Segment Start: Supplied text

Will Jobs

Data scientist with expertise in NLP, computer vision, and traditional ML who excels at communicating with all levels of the business

EXPERIENCE

Travelers Insurance
Data Scientist
Apr 2024 – Present
  • Leading the development of an LLM application to create coverage analyses for reported losses
  • Trained transformer models (BERT, etc.) for multi-label classification of text in general liability lawsuit documents and leveraged LLMs to identify and extract key information
  • Supported model monitoring efforts by creating an ETL data pipeline to move data from Elasticsearch into Snowflake
  • Managed a data science intern and provided mentorship to junior data scientists
Senior Associate Data Scientist
Jul 2022 – Apr 2024
  • Trained and deployed a neural network on aerial imagery to identify damage to residential properties after severe wind events
  • Led the migration of a business-critical modeling code base from SAS to Python and from on-prem to AWS. Technical requirements included the ability to handle over 100M auto policies while improving run-time
  • Evaluated the feasibility of using tree-based models trained on features derived from aerial imagery to improve price segmentation in an auto insurance product
Associate Data Scientist
Jun 2021 – Jul 2022
  • Used double generalized linear models to determine appropriate pricing factors for millions of personal insurance policies
  • Trained an ensemble model to identify cross-selling opportunities for existing customers as part of a data science competition, coming in 2nd place out of 30 teams
ROI Solutions
Database Developer
Feb 2018 – Jan 2020
  • Used an AutoML platform (DataRobot) to train models to improve the response rate to a client’s direct mail campaign by over 20%
  • Refactored and improved on a legacy Oracle PL/SQL code base underlying a CRM application serving dozens of non-profit clients
  • Worked with client-facing teams to identify user needs and to diagnose and fix bugs in the application
The Cadmus Group
Associate
Aug 2011 – Feb 2018
  • Conducted analyses and created visualizations using Python, R, SQL, and Tableau in projects related to climate change, hydraulic fracturing, drinking water contaminants, greenhouse gas emissions, and home energy use
  • Created a web app incorporating Tableau dashboards for the Army Corps of Engineers to prioritize assets most vulnerable to climate change
  • Developed database applications in support of a variety of EPA programs

EDUCATION

University of Massachusetts, Amherst
Master of Science in Statistics (3.98 GPA)

Segment End: Supplied text

▸ **Assignment**
Return the entire résumé above word for word. The lines that come next are from a different source.

Segment Start: Recorded information

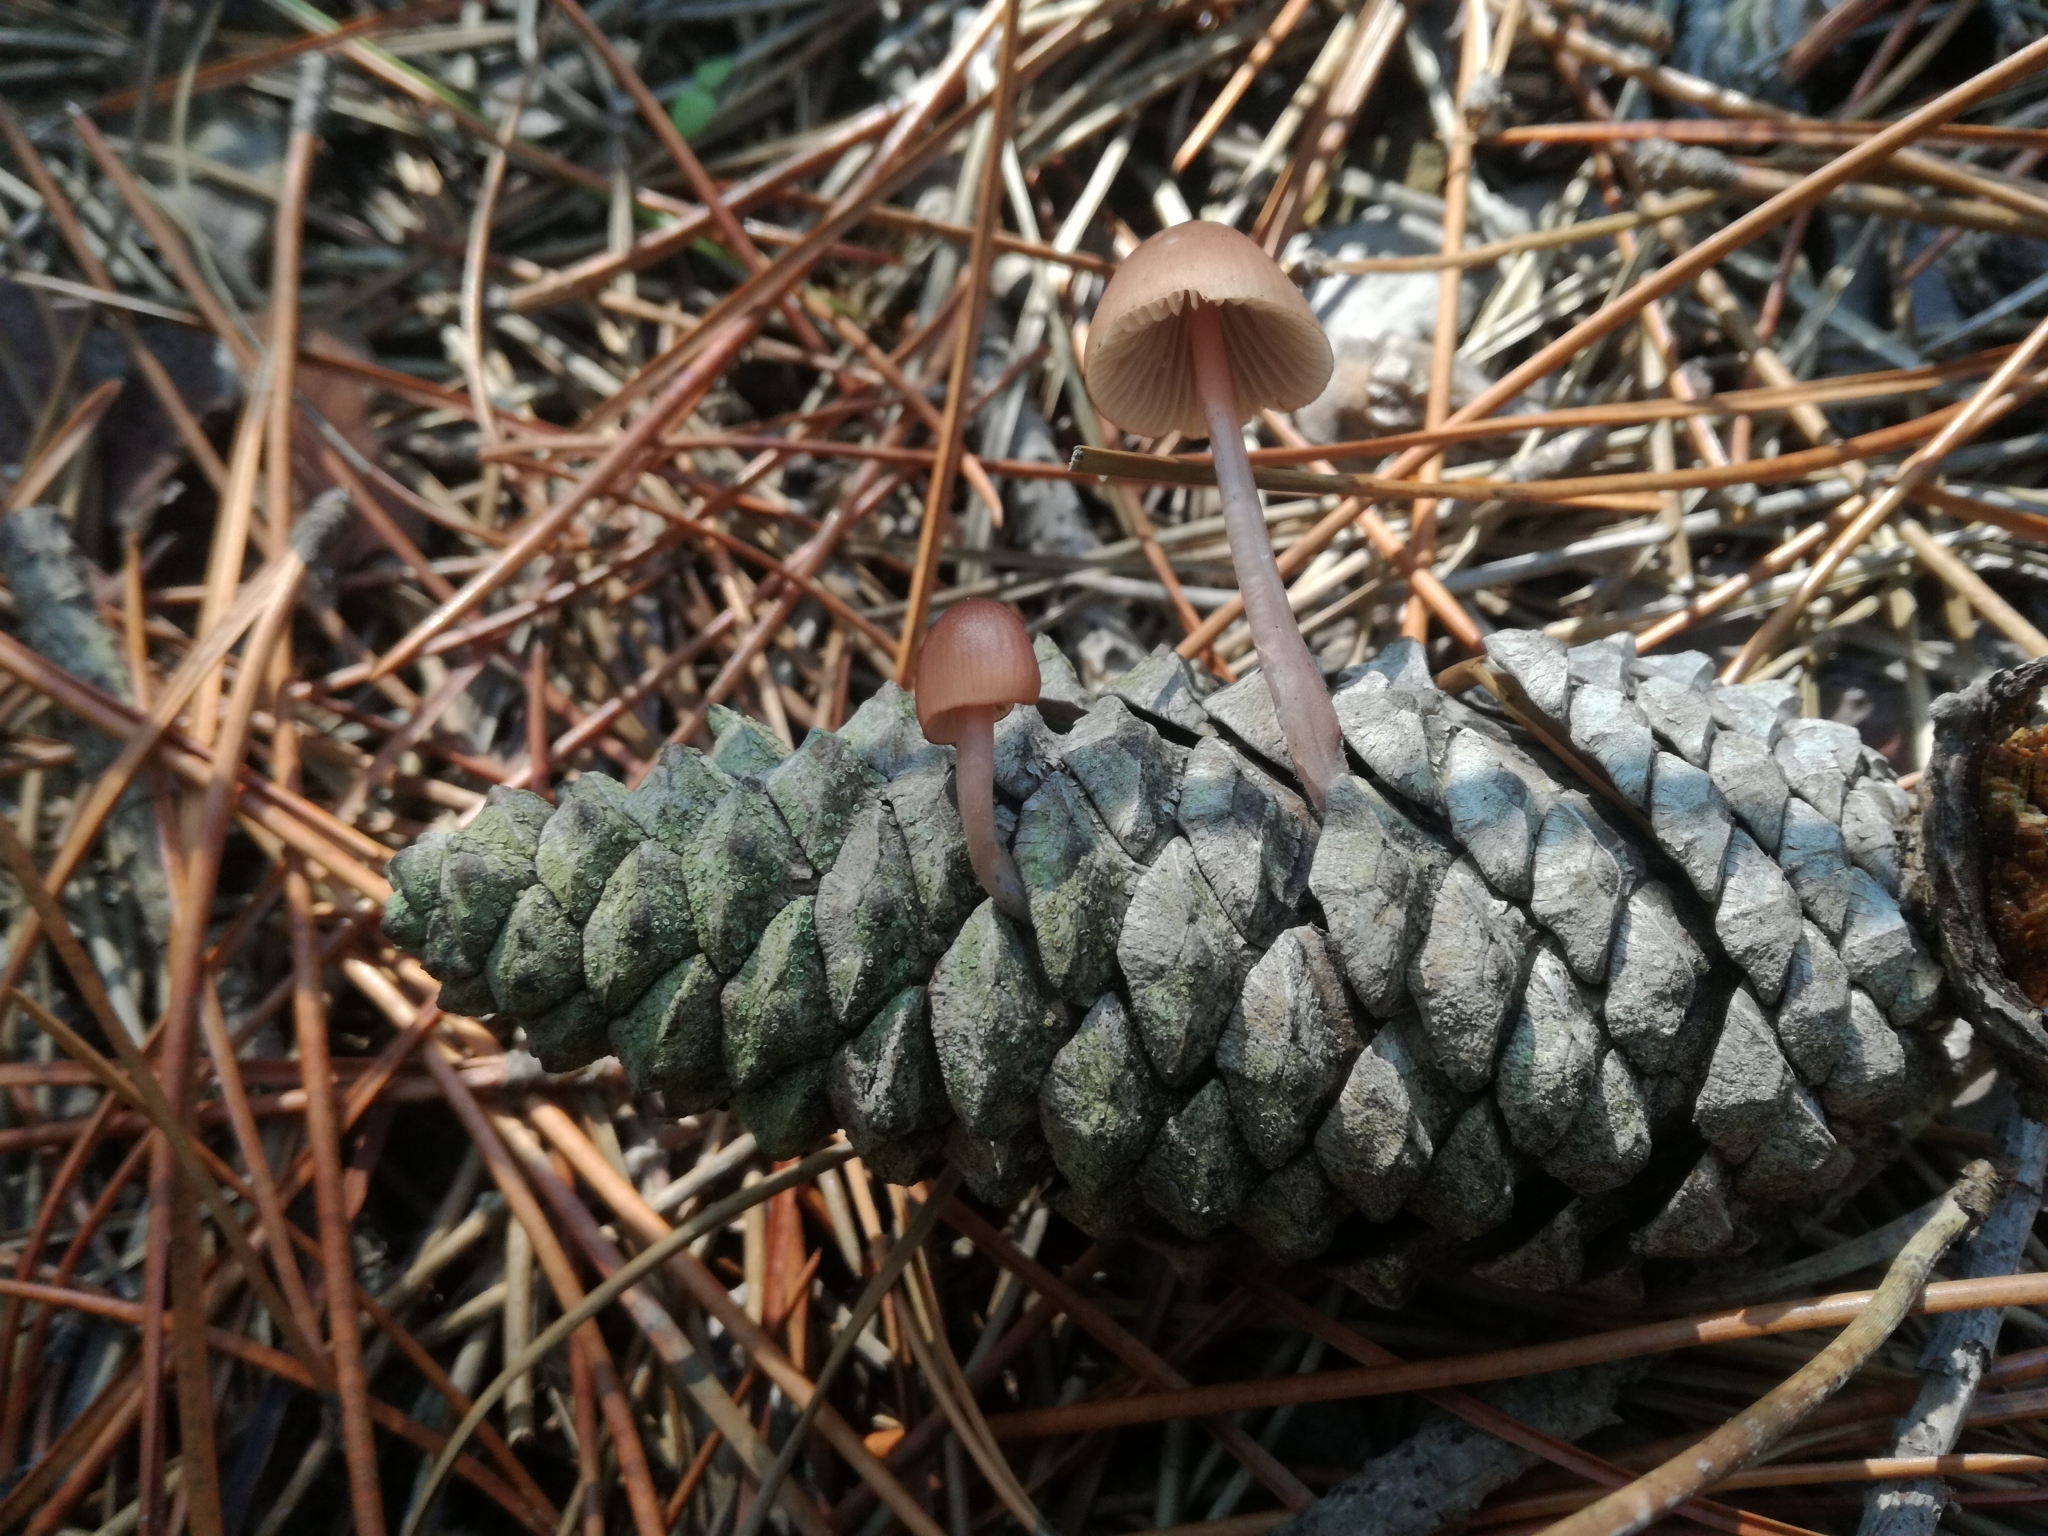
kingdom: Fungi
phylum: Basidiomycota
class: Agaricomycetes
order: Agaricales
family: Mycenaceae
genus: Mycena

Segment End: Recorded information

▸ **Result of this task**
Will Jobs

Data scientist with expertise in NLP, computer vision, and traditional ML who excels at communicating with all levels of the business

EXPERIENCE

Travelers Insurance
Data Scientist
Apr 2024 – Present
  • Leading the development of an LLM application to create coverage analyses for reported losses
  • Trained transformer models (BERT, etc.) for multi-label classification of text in general liability lawsuit documents and leveraged LLMs to identify and extract key information
  • Supported model monitoring efforts by creating an ETL data pipeline to move data from Elasticsearch into Snowflake
  • Managed a data science intern and provided mentorship to junior data scientists
Senior Associate Data Scientist
Jul 2022 – Apr 2024
  • Trained and deployed a neural network on aerial imagery to identify damage to residential properties after severe wind events
  • Led the migration of a business-critical modeling code base from SAS to Python and from on-prem to AWS. Technical requirements included the ability to handle over 100M auto policies while improving run-time
  • Evaluated the feasibility of using tree-based models trained on features derived from aerial imagery to improve price segmentation in an auto insurance product
Associate Data Scientist
Jun 2021 – Jul 2022
  • Used double generalized linear models to determine appropriate pricing factors for millions of personal insurance policies
  • Trained an ensemble model to identify cross-selling opportunities for existing customers as part of a data science competition, coming in 2nd place out of 30 teams
ROI Solutions
Database Developer
Feb 2018 – Jan 2020
  • Used an AutoML platform (DataRobot) to train models to improve the response rate to a client’s direct mail campaign by over 20%
  • Refactored and improved on a legacy Oracle PL/SQL code base underlying a CRM application serving dozens of non-profit clients
  • Worked with client-facing teams to identify user needs and to diagnose and fix bugs in the application
The Cadmus Group
Associate
Aug 2011 – Feb 2018
  • Conducted analyses and created visualizations using Python, R, SQL, and Tableau in projects related to climate change, hydraulic fracturing, drinking water contaminants, greenhouse gas emissions, and home energy use
  • Created a web app incorporating Tableau dashboards for the Army Corps of Engineers to prioritize assets most vulnerable to climate change
  • Developed database applications in support of a variety of EPA programs

EDUCATION

University of Massachusetts, Amherst
Master of Science in Statistics (3.98 GPA)